What you will do:
Convert every line of the listing below into a numbered list, dropping blank lines and leaving out the pictures.

Provided records:
####################

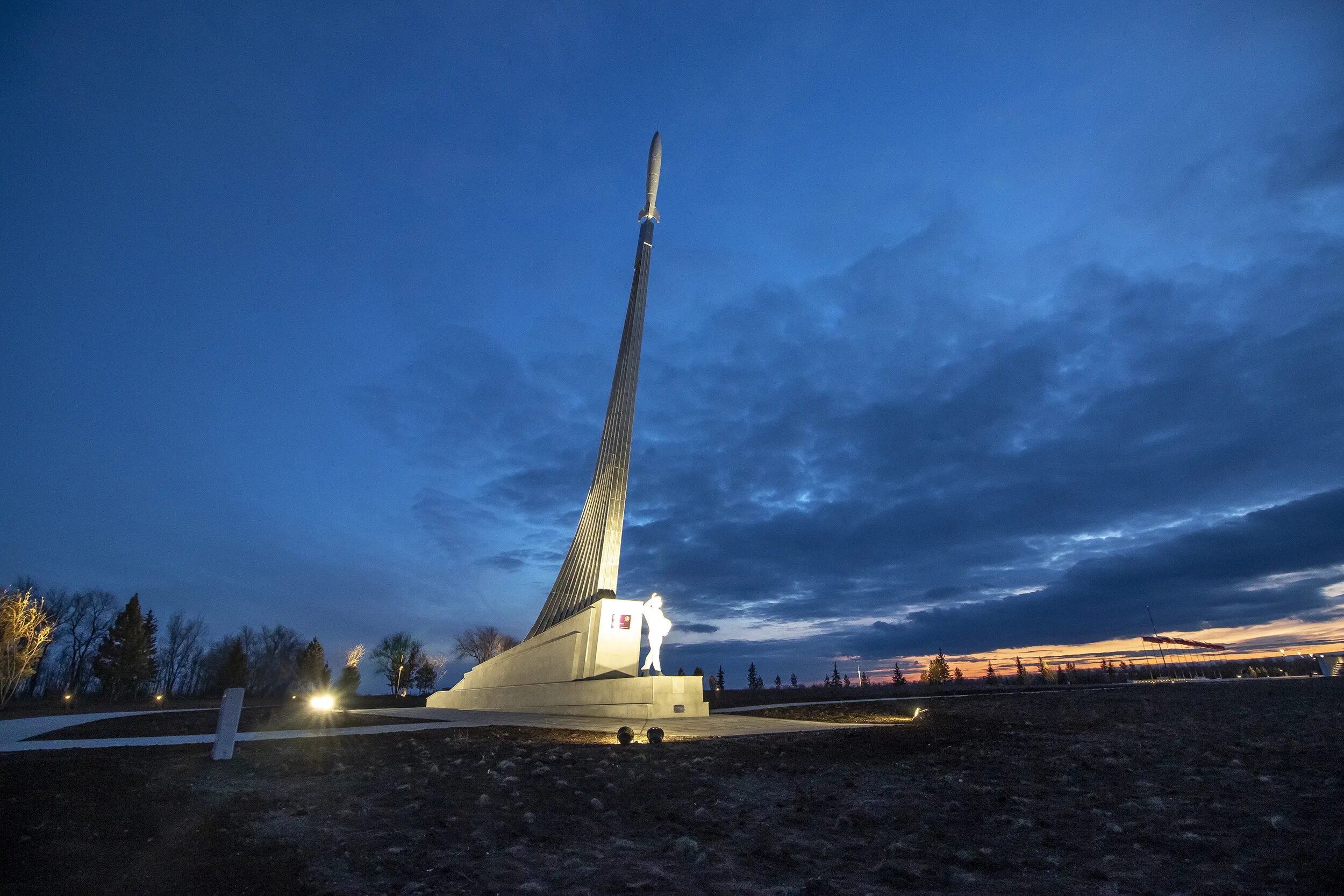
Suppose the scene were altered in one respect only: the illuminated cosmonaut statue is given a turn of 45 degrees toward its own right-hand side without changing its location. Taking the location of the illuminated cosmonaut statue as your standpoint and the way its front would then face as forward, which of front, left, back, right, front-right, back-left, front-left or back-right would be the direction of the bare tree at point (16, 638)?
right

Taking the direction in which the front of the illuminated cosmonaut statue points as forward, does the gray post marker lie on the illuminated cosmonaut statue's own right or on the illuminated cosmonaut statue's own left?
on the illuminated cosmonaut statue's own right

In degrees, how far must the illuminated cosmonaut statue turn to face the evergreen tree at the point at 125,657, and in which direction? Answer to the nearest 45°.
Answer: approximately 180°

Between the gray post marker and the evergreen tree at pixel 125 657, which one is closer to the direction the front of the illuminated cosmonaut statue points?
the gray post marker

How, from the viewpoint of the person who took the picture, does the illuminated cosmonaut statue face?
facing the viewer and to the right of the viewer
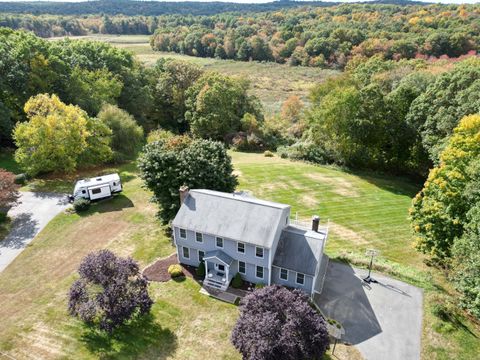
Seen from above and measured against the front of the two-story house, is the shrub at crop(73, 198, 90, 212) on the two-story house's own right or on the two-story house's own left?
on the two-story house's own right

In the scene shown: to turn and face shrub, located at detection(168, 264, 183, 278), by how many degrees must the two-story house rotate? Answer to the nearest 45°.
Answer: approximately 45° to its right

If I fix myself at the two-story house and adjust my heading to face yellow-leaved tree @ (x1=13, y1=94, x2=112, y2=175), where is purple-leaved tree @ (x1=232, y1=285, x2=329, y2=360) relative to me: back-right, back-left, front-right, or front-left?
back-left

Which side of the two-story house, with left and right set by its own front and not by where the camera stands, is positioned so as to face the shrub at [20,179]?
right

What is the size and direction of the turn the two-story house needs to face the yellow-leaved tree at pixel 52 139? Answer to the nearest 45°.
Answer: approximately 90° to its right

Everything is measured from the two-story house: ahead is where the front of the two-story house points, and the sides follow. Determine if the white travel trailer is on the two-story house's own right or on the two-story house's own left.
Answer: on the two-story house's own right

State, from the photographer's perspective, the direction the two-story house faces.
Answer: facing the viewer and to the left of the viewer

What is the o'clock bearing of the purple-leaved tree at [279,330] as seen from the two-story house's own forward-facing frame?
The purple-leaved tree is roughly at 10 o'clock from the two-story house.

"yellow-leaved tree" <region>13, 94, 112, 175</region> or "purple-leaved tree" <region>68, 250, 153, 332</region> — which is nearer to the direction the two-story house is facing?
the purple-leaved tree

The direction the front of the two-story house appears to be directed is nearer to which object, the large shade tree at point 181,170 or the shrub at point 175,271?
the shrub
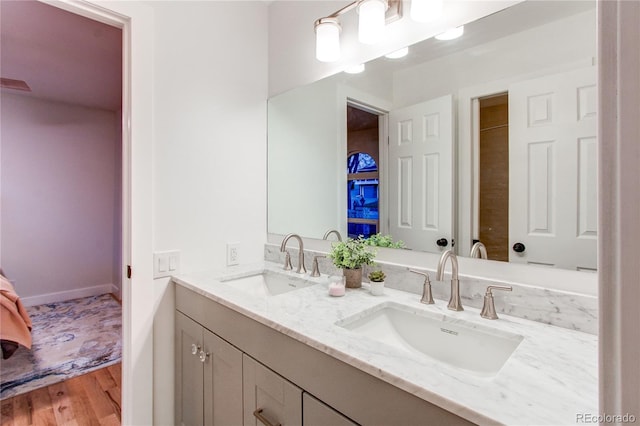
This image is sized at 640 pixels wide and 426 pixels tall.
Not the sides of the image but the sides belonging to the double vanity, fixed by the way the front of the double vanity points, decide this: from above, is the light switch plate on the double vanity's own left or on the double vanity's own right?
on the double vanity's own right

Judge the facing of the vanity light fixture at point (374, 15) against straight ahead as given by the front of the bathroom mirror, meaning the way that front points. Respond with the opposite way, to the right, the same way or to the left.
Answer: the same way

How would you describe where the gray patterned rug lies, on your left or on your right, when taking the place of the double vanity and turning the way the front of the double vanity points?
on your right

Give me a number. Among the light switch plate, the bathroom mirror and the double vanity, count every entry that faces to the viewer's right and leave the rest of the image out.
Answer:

####################

Exercise solution:
1. Suppose the scene were altered in one respect only: the illuminated cosmonaut statue is given a turn of 45 degrees toward its own right-hand side without changing its location. Taking the location of the illuminated cosmonaut statue as your standpoint and the way its front would then face as forward, which of front, left, back, right, front-right, back-left, front-left or back-right would be the direction of the bare tree at point (16, 638)?
2. right
3. Taking the direction in which the front of the illuminated cosmonaut statue points as forward, does the gray post marker lie on the illuminated cosmonaut statue's own right or on the illuminated cosmonaut statue's own left?
4. on the illuminated cosmonaut statue's own right
5. In degrees, how far must the illuminated cosmonaut statue turn to face the evergreen tree at the point at 125,657, and in which direction? Answer to the nearest 45°.
6. Answer: approximately 180°
7. Between the gray post marker and the evergreen tree at pixel 125 657, which one is closer to the direction the front of the illuminated cosmonaut statue points?
8. the gray post marker
9. How, from the viewpoint of the person who took the picture, does the illuminated cosmonaut statue face?
10. facing the viewer and to the right of the viewer
11. Seen from above and measured against the front of the two-story house, is the shrub at crop(73, 198, 90, 212) on the two-story house's own right or on the two-story house's own left?
12. on the two-story house's own right
13. In the scene shown: to turn and face shrub, located at detection(168, 264, 183, 278), by how many degrees must the two-story house rotate? Answer to the nearest 45°.
14. Answer: approximately 45° to its right
15. If I fix myself at the two-story house and adjust my heading to face yellow-leaved tree @ (x1=13, y1=94, x2=112, y2=175), where is purple-leaved tree @ (x1=232, y1=285, x2=329, y2=360) relative to me: back-right, back-left, front-right, or front-left?
16. back-left
17. Which side of the two-story house, with left and right set by its own front and not by where the camera stands, is positioned so as to face the shrub at [20,179]?
18. right
19. What is the size and direction of the turn the two-story house needs to face the yellow-leaved tree at pixel 52 139? Answer to the nearest 45°.
20. Answer: approximately 90° to its right
21. Everything is measured from the two-story house: ahead is where the front of the two-story house points, and the sides follow. Determine if the white travel trailer is on the two-story house's own right or on the two-story house's own left.
22. Answer: on the two-story house's own right
23. State, from the photographer's perspective, the direction the two-story house faces.
24. Answer: facing the viewer and to the left of the viewer
25. What is the o'clock bearing of the purple-leaved tree at [279,330] as seen from the two-story house's own forward-facing frame?
26. The purple-leaved tree is roughly at 10 o'clock from the two-story house.
27. "yellow-leaved tree" <region>13, 94, 112, 175</region> or "purple-leaved tree" <region>68, 250, 153, 332</region> — which is nearer to the direction the two-story house is facing?
28. the purple-leaved tree
29. The direction the front of the two-story house appears to be directed is nearer to which object, the large shade tree at point 181,170 or the shrub at point 175,271?
30. the shrub
31. This image is sized at 640 pixels wide and 426 pixels tall.
32. Not the sides of the image but the sides belonging to the double vanity, fixed by the way the front of the double vanity points, decide this: from above, is the light switch plate on the double vanity's own left or on the double vanity's own right?
33. on the double vanity's own right
34. Judge the facing of the vanity light fixture at point (374, 15) against straight ahead as given by the front of the bathroom mirror, meaning the way that front points. Respond with the opposite way, to the right, the same way or to the left.
35. Answer: the same way
36. How would you describe where the gray patterned rug lies, on your left or on your right, when taking the place of the double vanity and turning the way the front of the double vanity points?
37. on your right
38. Give me a number. Among the light switch plate, the bathroom mirror and the double vanity, count every entry that faces to the viewer's right and leave the rest of the image out.
39. Answer:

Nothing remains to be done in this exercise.